Segundo informações divulgadas pelo site The Intercept Brasil, os áudios mostram Flávio Bolsonaro solicitando apoio financeiro para concluir um filme sobre a trajetória política do ex-presidente Jair Bolsonaro.
Em vídeo publicado nas redes, Zema afirmou que a postura do senador representa uma contradição em relação ao discurso adotado por setores da direita contra casos de corrupção envolvendo o governo federal e o PT.
“Flávio Bolsonaro, ouvir você cobrando dinheiro do Vorcaro é imperdoável. É um tapa na cara dos brasileiros de bem”, declarou o ex-governador.
O político mineiro ainda afirmou que “é preciso ter credibilidade para mudar o Brasil”, ampliando o embate público entre nomes ligados à direita brasileira em meio às articulações para as próximas eleições presidenciais.

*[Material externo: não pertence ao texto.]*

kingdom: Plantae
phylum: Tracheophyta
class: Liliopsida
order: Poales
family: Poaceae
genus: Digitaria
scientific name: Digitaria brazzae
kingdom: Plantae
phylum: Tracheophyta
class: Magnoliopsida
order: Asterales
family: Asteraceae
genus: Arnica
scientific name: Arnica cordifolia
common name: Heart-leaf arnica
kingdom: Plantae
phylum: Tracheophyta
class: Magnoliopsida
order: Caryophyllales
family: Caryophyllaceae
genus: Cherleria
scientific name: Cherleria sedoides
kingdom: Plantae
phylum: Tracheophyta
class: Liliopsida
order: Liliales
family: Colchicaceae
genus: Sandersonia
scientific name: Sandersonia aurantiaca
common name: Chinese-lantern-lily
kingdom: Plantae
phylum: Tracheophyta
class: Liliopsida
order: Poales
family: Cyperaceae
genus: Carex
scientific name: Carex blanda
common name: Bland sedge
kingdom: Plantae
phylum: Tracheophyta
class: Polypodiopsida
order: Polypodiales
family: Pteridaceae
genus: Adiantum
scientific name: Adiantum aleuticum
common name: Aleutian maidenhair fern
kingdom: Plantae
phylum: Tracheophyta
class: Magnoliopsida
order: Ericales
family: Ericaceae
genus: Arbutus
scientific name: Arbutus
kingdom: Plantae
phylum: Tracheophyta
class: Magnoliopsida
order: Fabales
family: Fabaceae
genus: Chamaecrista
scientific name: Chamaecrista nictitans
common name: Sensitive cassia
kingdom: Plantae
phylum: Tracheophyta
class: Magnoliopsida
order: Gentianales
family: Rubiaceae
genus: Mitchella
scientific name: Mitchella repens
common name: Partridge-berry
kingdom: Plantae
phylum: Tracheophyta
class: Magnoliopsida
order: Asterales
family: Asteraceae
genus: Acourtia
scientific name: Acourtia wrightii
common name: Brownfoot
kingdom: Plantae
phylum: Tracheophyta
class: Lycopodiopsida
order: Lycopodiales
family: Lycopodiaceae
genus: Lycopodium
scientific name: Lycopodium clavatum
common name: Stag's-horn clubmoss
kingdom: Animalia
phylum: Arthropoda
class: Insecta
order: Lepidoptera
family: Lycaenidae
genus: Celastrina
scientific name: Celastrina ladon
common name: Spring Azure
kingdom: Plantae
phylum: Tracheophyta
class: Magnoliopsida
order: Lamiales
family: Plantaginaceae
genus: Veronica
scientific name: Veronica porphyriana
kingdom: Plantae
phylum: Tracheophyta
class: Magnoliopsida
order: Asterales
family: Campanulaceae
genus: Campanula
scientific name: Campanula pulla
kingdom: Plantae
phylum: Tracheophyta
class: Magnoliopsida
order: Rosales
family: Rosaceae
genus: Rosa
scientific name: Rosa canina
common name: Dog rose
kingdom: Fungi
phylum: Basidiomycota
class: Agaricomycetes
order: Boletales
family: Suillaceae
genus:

O partido Missão informou que pretende encaminhar o caso ao Conselho de Ética do Senado e também à Justiça Eleitoral.
De acordo com a legenda, existem indícios de possível uso irregular de recursos relacionados ao escândalo do Banco Master para financiar o longa-metragem sobre Jair Bolsonaro.
Na representação apresentada ao Ministério Público Eleitoral, o partido solicita investigação sobre um suposto “uso de dinheiro sujo” em um filme que poderia ter impacto eleitoral durante o período de campanha.
A sigla também declarou que Flávio Bolsonaro não teria “condição moral” para permanecer no Senado ou disputar futuramente a Presidência da República.
Até o momento, não há decisão judicial sobre o caso, e as acusações ainda deverão ser analisadas pelos órgãos competentes.
O deputado federal Kim Kataguiri também comentou os áudios divulgados e publicou vídeos nas redes sociais repercutindo o episódio.
Já o pré-candidato à Presidência pelo partido Missão, Renan Santos, afirmou que o caso reforça ligações de Flávio Bolsonaro com denúncias políticas e financeiras.
“Onde há escândalo de corrupção, há Flávio Bolsonaro”, declarou Renan em vídeo divulgado nas redes sociais.
Durante a manifestação, Renan também citou o presidente Luiz Inácio Lula da Silva, o ministro do STF Alexandre de Moraes e o próprio Romeu Zema.
Segundo ele, o partido Novo teria recebido doações de Henrique Vorcaro, pai de Daniel Vorcaro, e o ex-governador mineiro ainda precisaria explicar supostos benefícios concedidos a empresas ligadas ao grupo econômico em Minas Gerais durante a Operação Rejeito.
A repercussão dos áudios aumentou a tensão entre grupos políticos ligados à direita brasileira em um momento de reorganização das articulações para a sucessão presidencial.
O episódio também reacendeu debates sobre financiamento político, transparência e relações entre agentes públicos e empresários em meio ao cenário pré-eleitoral.
O caso ainda pode gerar novos desdobramentos políticos e jurídicos, dependendo do avanço das representações apresentadas à Justiça Eleitoral e aos órgãos de controle.